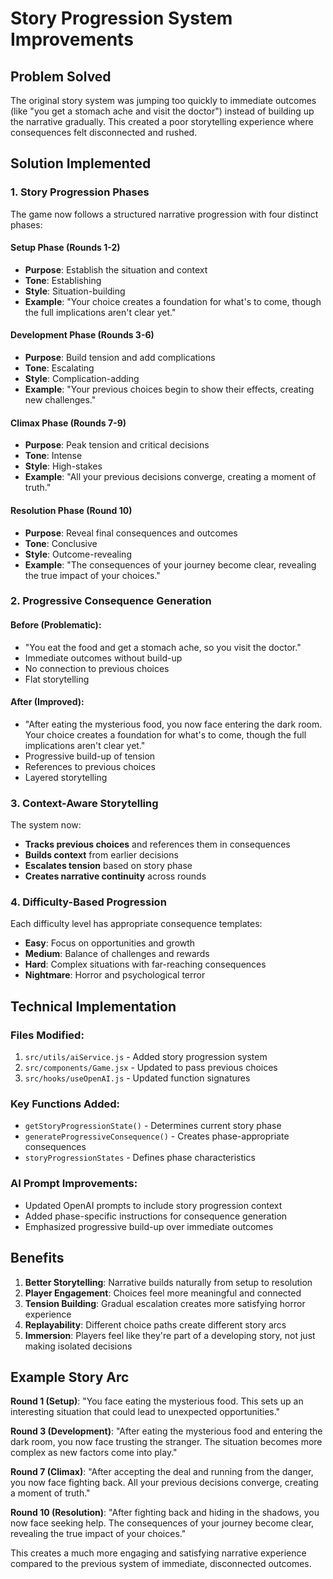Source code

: # Story Progression System Improvements

## Problem Solved
The original story system was jumping too quickly to immediate outcomes (like "you get a stomach ache and visit the doctor") instead of building up the narrative gradually. This created a poor storytelling experience where consequences felt disconnected and rushed.

## Solution Implemented

### 1. Story Progression Phases
The game now follows a structured narrative progression with four distinct phases:

#### **Setup Phase (Rounds 1-2)**
- **Purpose**: Establish the situation and context
- **Tone**: Establishing
- **Style**: Situation-building
- **Example**: "Your choice creates a foundation for what's to come, though the full implications aren't clear yet."

#### **Development Phase (Rounds 3-6)**
- **Purpose**: Build tension and add complications
- **Tone**: Escalating
- **Style**: Complication-adding
- **Example**: "Your previous choices begin to show their effects, creating new challenges."

#### **Climax Phase (Rounds 7-9)**
- **Purpose**: Peak tension and critical decisions
- **Tone**: Intense
- **Style**: High-stakes
- **Example**: "All your previous decisions converge, creating a moment of truth."

#### **Resolution Phase (Round 10)**
- **Purpose**: Reveal final consequences and outcomes
- **Tone**: Conclusive
- **Style**: Outcome-revealing
- **Example**: "The consequences of your journey become clear, revealing the true impact of your choices."

### 2. Progressive Consequence Generation

#### **Before (Problematic)**:
- "You eat the food and get a stomach ache, so you visit the doctor."
- Immediate outcomes without build-up
- No connection to previous choices
- Flat storytelling

#### **After (Improved)**:
- "After eating the mysterious food, you now face entering the dark room. Your choice creates a foundation for what's to come, though the full implications aren't clear yet."
- Progressive build-up of tension
- References to previous choices
- Layered storytelling

### 3. Context-Aware Storytelling

The system now:
- **Tracks previous choices** and references them in consequences
- **Builds context** from earlier decisions
- **Escalates tension** based on story phase
- **Creates narrative continuity** across rounds

### 4. Difficulty-Based Progression

Each difficulty level has appropriate consequence templates:
- **Easy**: Focus on opportunities and growth
- **Medium**: Balance of challenges and rewards
- **Hard**: Complex situations with far-reaching consequences
- **Nightmare**: Horror and psychological terror

## Technical Implementation

### Files Modified:
1. `src/utils/aiService.js` - Added story progression system
2. `src/components/Game.jsx` - Updated to pass previous choices
3. `src/hooks/useOpenAI.js` - Updated function signatures

### Key Functions Added:
- `getStoryProgressionState()` - Determines current story phase
- `generateProgressiveConsequence()` - Creates phase-appropriate consequences
- `storyProgressionStates` - Defines phase characteristics

### AI Prompt Improvements:
- Updated OpenAI prompts to include story progression context
- Added phase-specific instructions for consequence generation
- Emphasized progressive build-up over immediate outcomes

## Benefits

1. **Better Storytelling**: Narrative builds naturally from setup to resolution
2. **Player Engagement**: Choices feel more meaningful and connected
3. **Tension Building**: Gradual escalation creates more satisfying horror experience
4. **Replayability**: Different choice paths create different story arcs
5. **Immersion**: Players feel like they're part of a developing story, not just making isolated decisions

## Example Story Arc

**Round 1 (Setup)**: "You face eating the mysterious food. This sets up an interesting situation that could lead to unexpected opportunities."

**Round 3 (Development)**: "After eating the mysterious food and entering the dark room, you now face trusting the stranger. The situation becomes more complex as new factors come into play."

**Round 7 (Climax)**: "After accepting the deal and running from the danger, you now face fighting back. All your previous decisions converge, creating a moment of truth."

**Round 10 (Resolution)**: "After fighting back and hiding in the shadows, you now face seeking help. The consequences of your journey become clear, revealing the true impact of your choices."

This creates a much more engaging and satisfying narrative experience compared to the previous system of immediate, disconnected outcomes.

# # # #

▸ Aim of the task
Without the pictures, please reproduce each line of the listing above exactly, from the first one through the line bearing "#### **Setup Phase (Rounds 1-2)**".

▸ Answer to the problem
Source code

: # Story Progression System Improvements

## Problem Solved
The original story system was jumping too quickly to immediate outcomes (like "you get a stomach ache and visit the doctor") instead of building up the narrative gradually. This created a poor storytelling experience where consequences felt disconnected and rushed.

## Solution Implemented

### 1. Story Progression Phases
The game now follows a structured narrative progression with four distinct phases:

#### **Setup Phase (Rounds 1-2)**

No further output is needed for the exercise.